O novo paradigma se tornou hegemônico a partir da grande revolta estudantil de 1968, tendo como sua bandeira principal a revolução sexual. Sua fusão com ideias progressistas, principalmente a partir de Herbert Marcuse, garantiria que a revolução sexual e a libertação da moralidade burguesa figurassem entre as principais bandeiras da esquerda global. Tenho descrito a ascensão desse novo paradigma e sua transformação em arma política como a “revolução afetiva”, e a ascensão de um Minotauro Sentimental.

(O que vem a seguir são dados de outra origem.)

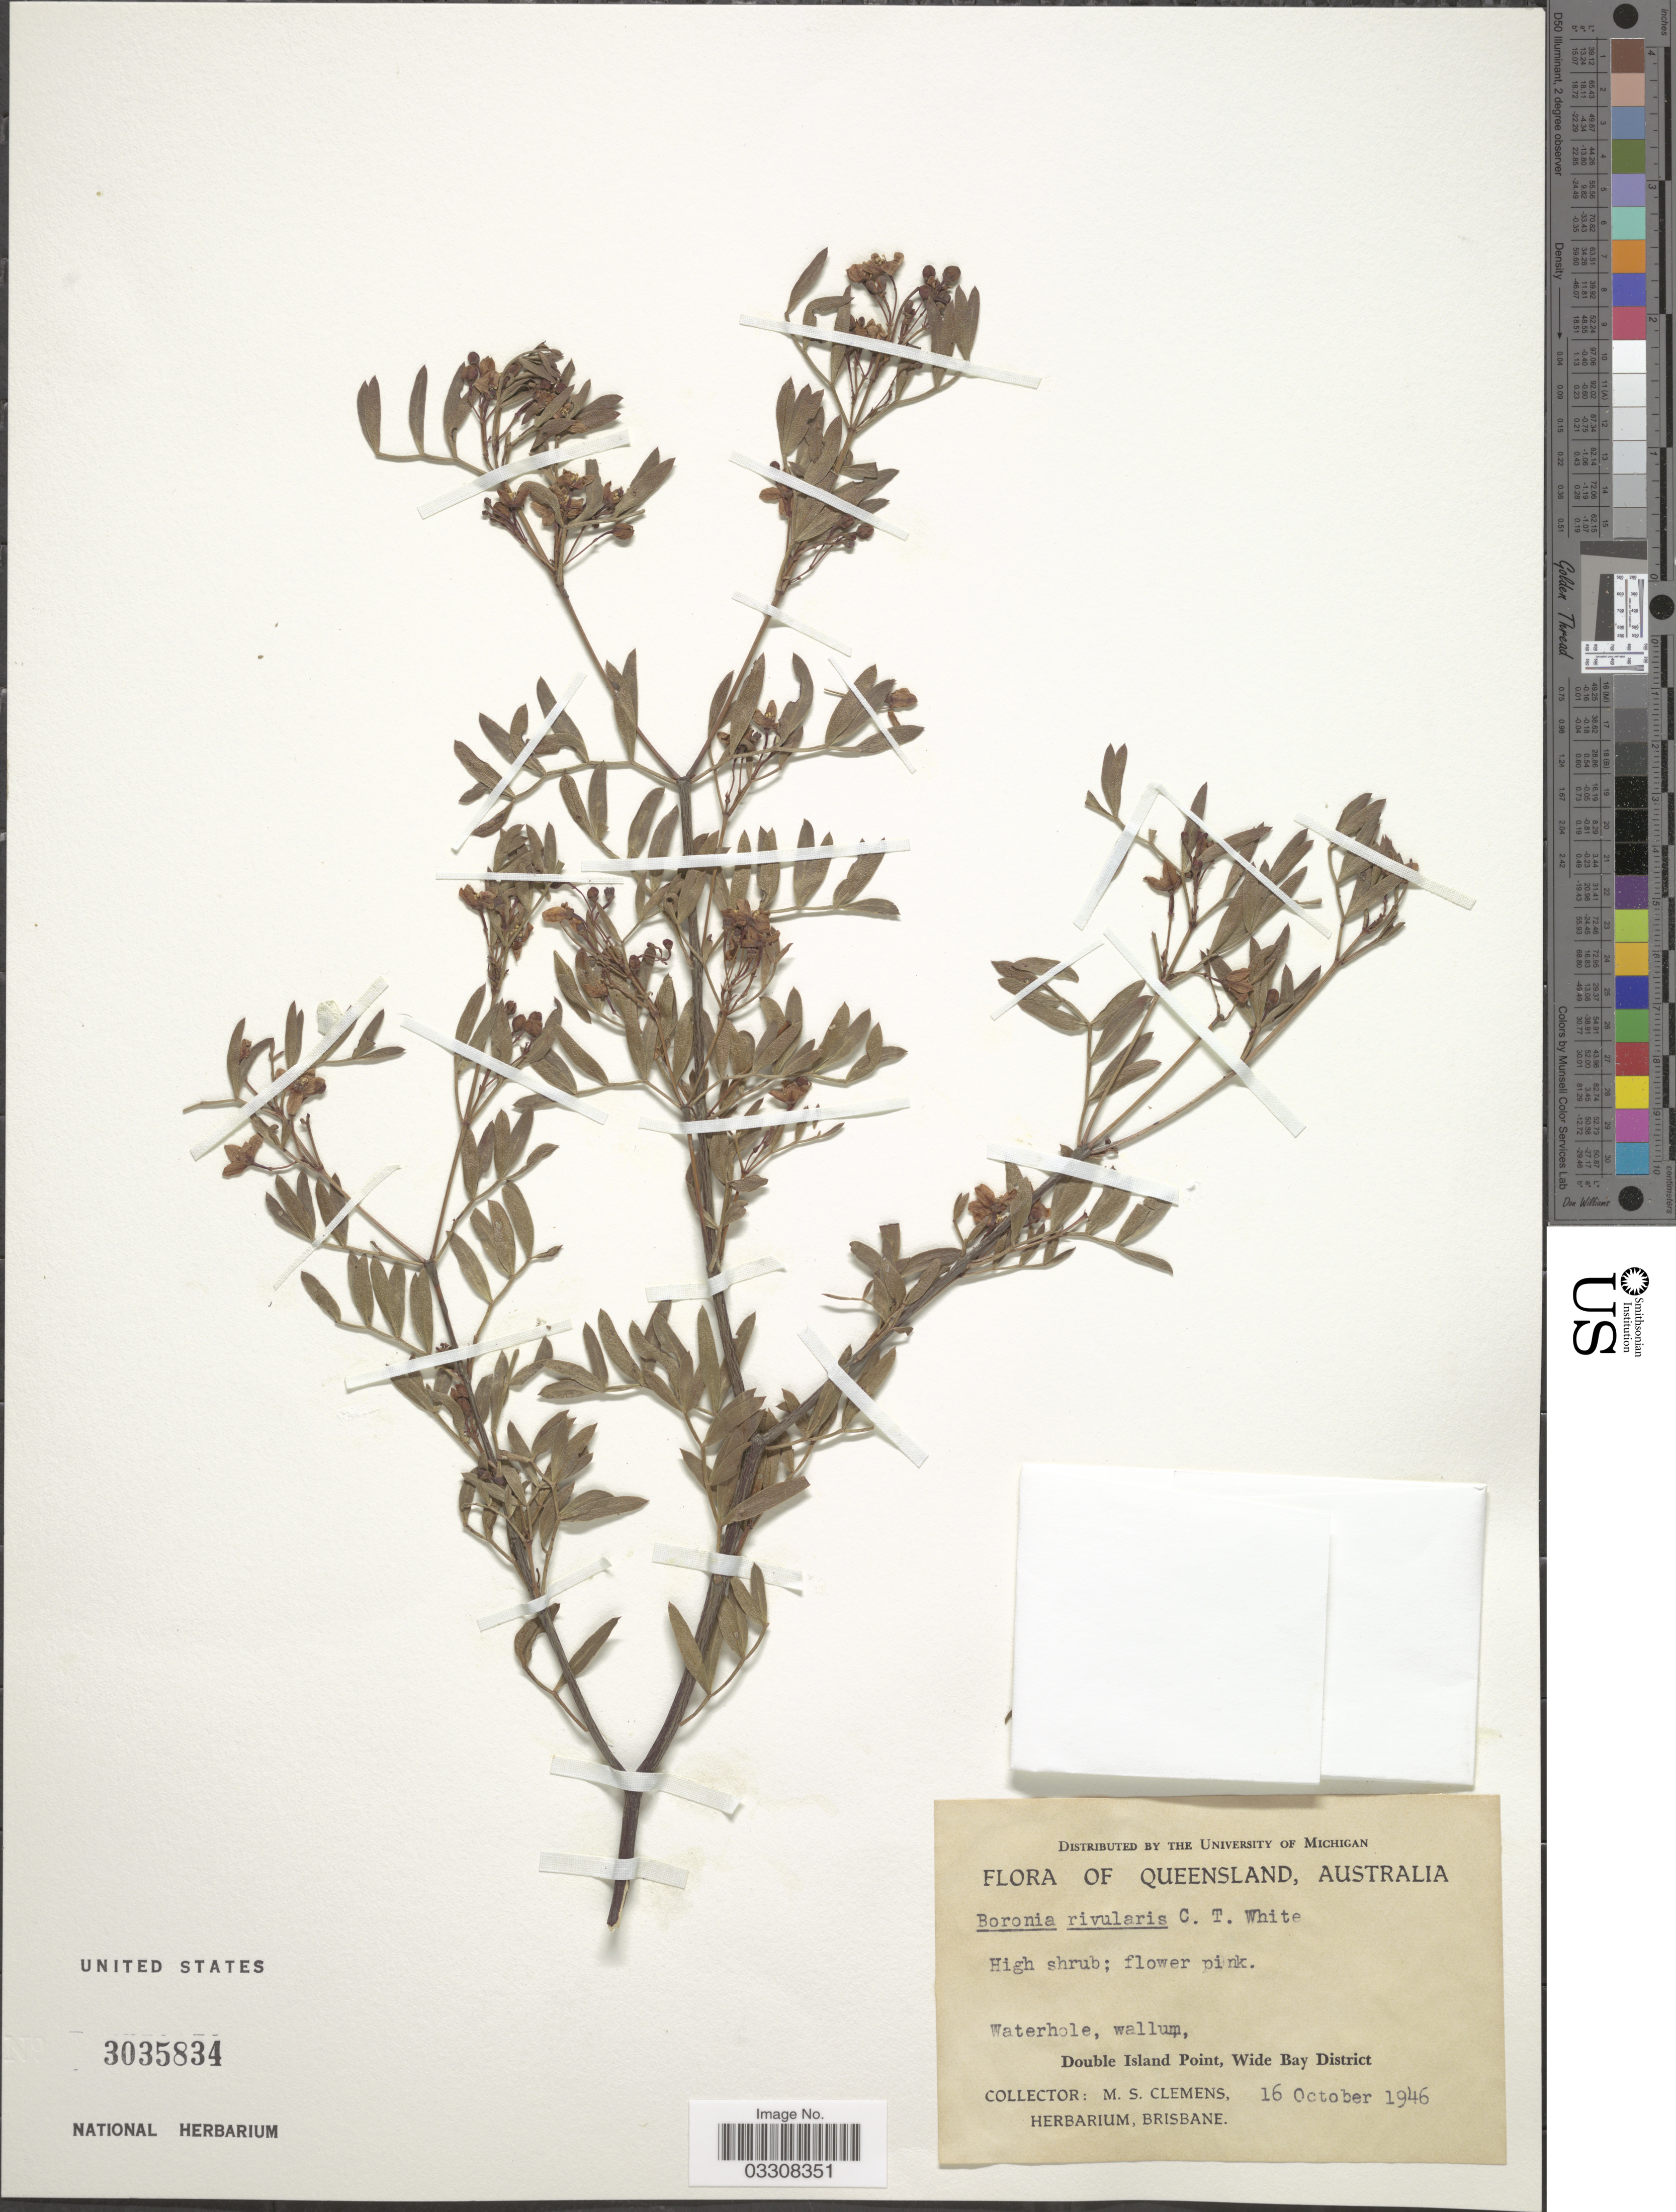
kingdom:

Esse paradigma de felicidade, com sua visão naturalista, utilitarista e libidinal da natureza humana, tem sido hegemônico na indústria acadêmica e cultural nacional, a ponto de se tornar invisível para os próprios intelectuais como o oceano o é para os peixes.

Um conflito de esperanças

Embora Goudzwaard e Schuurman, seguindo as pistas de Herman Dooyeweerd, tenham alcançado grande sucesso em explicar o desenvolvimento da ideologia do progresso no ocidente e sua relação com o capitalismo, o tecnicismo e o ideal de personalidade livre, me parece que Tom Wright identificou com muito mais precisão o “pai” da criança. Ou melhor, os pais; se a fé no progresso é uma combinação de epicurismo, em sua negação da providência de Deus e do telos sobrenatural da existência, com o elemento de otimismo e linearidade temporal da escatologia cristã, fica muitíssimo mais claro por que ela se tornou a principal competidora do cristianismo. Ele rouba dos cristãos o seu alvo, que é sua orientação teleológica para o verdadeiro paraíso; rouba dos cristãos a sua paciência, propondo-lhes que a transcendência pode brotar de dentro da história por meio das suas obras; e rouba até mesmo a ideia de bem, equacionando a caridade com a adesão à utopia correta.

De modo que resistir ao complexo tecnicismo-capitalismo é impossível sem lidar com o elemento epicurista na imaginação moral moderna. Se a ideologia do progresso é um epicurismo escatológico, o que ela traz, em seu cerne, é uma falsa esperança de felicidade. O confronto dessa falsa esperança com a verdadeira esperança se desenrola muito além da política partidária, dentro do grande labirinto da vida comum e da moralidade popular. É nele, e não nos palácios governamentais, que a luta será decidida.